Hay un efecto inmediato en esto del sentarse y silenciarse: paz. No siempre estable ni duradera, pero está ahí, como un templo vacío, más bien un refugio cuya llave es la intención. Pero en ese templo no solo hay silencio, sino todas las posibilidades expresivas y de materialización, ideas en estado puro, sin contaminar por los condicionamientos de nuestros ambientes-traumas-genes-familias y otros animales. Entonces, sin apenas buscarlo, aparecen palabras, frases o imágenes que piden ver la luz. Toca escribir.
Después de meditar es cuando mejor escribo, pues lo hago casi olvidado de mí. No tengo al censor atizándome con una vara de bambú. Me siento más libre, apenas pienso y las frases se hilvanan como un hilo de algodón en una rueca. Son escritos meditativos, sin GPS, sin anhelos ni metas, brotan como la escarcha tras una noche glacial, convertidos en un río de agua virgen, hechos solo para el gozo del instante. Son escritos de presente puro, ese es su valor.

También surge una vena mística y psicológica. Cambio la primera persona por la segunda, en ese afán por apartarme de la dictadura del «Yo», y se perfilan mensajes alados, sutiles conexiones entre los ojos que miran al papel y una dimensión tan profunda que no se puede casi ni imaginar. En ese momento, tras el éxtasis, no doy mucho crédito a lo plasmado. Esto solo gana peso y sentido con el paso de los días, cuando uno vuelve a la libreta para releer y preguntarse si de verdad eso salió de su mano.
Porque cuando hablo es escribir, aunque aquí lo hago por medio de un teclado, siempre me refiero a hacerlo a mano.

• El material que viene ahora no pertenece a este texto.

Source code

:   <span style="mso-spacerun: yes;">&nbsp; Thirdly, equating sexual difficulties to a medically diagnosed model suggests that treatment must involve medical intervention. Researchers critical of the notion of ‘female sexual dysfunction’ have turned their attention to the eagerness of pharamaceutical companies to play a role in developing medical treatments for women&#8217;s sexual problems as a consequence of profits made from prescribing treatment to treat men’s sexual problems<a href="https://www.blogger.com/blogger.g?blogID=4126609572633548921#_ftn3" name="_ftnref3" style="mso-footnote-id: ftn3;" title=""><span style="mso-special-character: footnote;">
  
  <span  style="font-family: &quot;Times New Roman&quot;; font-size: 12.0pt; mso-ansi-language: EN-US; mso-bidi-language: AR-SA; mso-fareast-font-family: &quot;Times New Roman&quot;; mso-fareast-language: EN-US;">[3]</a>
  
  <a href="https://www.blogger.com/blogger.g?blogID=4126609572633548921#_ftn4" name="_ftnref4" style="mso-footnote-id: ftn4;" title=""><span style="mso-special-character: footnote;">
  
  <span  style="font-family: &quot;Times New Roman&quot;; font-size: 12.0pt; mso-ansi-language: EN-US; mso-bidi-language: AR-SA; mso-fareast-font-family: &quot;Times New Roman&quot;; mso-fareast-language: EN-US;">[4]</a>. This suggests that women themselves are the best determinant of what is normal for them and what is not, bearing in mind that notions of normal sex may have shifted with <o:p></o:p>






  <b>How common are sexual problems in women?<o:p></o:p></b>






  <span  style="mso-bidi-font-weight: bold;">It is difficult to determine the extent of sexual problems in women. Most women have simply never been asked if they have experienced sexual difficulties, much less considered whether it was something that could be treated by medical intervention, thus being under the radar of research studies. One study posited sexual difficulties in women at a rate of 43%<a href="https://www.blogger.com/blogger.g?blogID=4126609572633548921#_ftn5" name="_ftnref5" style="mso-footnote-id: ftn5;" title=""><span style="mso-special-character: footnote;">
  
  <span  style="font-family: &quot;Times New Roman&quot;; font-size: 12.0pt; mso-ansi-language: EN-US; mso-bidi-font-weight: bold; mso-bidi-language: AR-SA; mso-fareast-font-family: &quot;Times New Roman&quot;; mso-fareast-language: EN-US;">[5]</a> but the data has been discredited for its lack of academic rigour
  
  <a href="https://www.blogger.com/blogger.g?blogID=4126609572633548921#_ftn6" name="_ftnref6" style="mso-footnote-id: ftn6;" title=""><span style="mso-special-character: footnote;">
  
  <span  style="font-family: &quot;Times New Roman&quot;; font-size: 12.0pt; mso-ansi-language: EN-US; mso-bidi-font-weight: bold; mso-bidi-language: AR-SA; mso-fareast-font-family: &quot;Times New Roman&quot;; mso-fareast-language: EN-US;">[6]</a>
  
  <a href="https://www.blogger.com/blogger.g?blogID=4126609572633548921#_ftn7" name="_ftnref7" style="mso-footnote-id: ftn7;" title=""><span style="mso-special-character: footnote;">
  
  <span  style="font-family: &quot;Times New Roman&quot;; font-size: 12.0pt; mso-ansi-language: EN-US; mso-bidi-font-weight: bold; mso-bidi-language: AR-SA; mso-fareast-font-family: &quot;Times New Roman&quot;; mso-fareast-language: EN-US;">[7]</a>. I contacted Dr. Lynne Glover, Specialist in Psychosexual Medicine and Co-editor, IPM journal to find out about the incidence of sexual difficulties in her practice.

No es lo mismo elegir entre Times New Roman o Georgia tamaño 11 que perfilar las letras con tu estilo, sentir cómo la tinta llena cada hoja, parar, descansar, llevarse el boli a la boca, morderlo, mirar por la ventana, percibir la corriente en el pecho y regresar, encontrar tu ritmo, deshilacharte sobre el relato. Escribir a mano es un placer.

Ya no pienso en «debo» o «tengo» que escribir, lo hago por necesidad, y el binomio que se crea con la meditación es very powerfull. Todo lo que llega y cristaliza en el cuaderno adquiere un orden. La meditación primero ejerce de primer filtro. Me ayuda a discernir, separar la morralla de lo realmente útil que curiosamente nunca sé lo que es. Después, con la calma neuronal, las palabras que brotan en cascada son las que necesito, ya sea un párrafo, o tres páginas.
Hay aquí, lo confieso, una obsesión por la esencia. Aquello que no necesita más añadidos y resulta gozoso por sí mismo. Comunicarse desde lo esencial, ser y estar desde lo más genuino en ti, desapegarte, arrancarte la piel falsa, abrasar la máscara y quedar a la intemperie, sin nombre ni apellidos, estar en Eso y desde ahí vivir, y sobre todo, crear, porque la esencia es Creatividad con mayúscula inicial: crear relaciones, talleres, historias, experiencias, caricias…
Es tan tremenda la conectividad entre meditación y escritura que tras un ejercicio rutinario de atención plena un relámpago me dictó un taller de creatividad a través de la meditación. Creatividad no solo artística, sino vital. Aquí, esa sensibilidad de la que huí durante tantos años vuelve con fuerza en los estados de apaciguamiento. Me voy reconciliando con ella y a medida que avanzo me da más y más y más. Meditar es sensibilizarse a lo que eres. Escribir es dejar tu huella.
Es una pena no escribir después de meditar, pues hay mucho autoconocimiento. Fijar aquello de lo que uno se da cuenta durante el proceso de parar la maquinaria es primordial. Es como si un sabio te revelara detalles sobre ti y tú lo escucharas mientras miras el teléfono móvil. En la meditación no hay un fin ni un objetivo concreto, pero ves tus interioridades lo quieras o no. Y en ello hay una oportunidad de sanación o por lo menos de abrir una rendija en el personaje que has construido.
Por supuesto, no siempre te vienen ideas geniales, y eso también está bien. Pero escribir es como ir al gimnasio. Y la meditación es el mejor aparato para ganar músculo y fluidez. Cuando no hay objeto ni presión añadida la página en blanco ya no te intimida. Escribes lo que te venga, lo que te dé la gana, lo que te apetece sin jueces ni haters. Te das permiso para jugar, porque al final se trata de eso, de perder el miedo a experimentar, de saltar por encima de lo perfecto y del error, y disfrutar.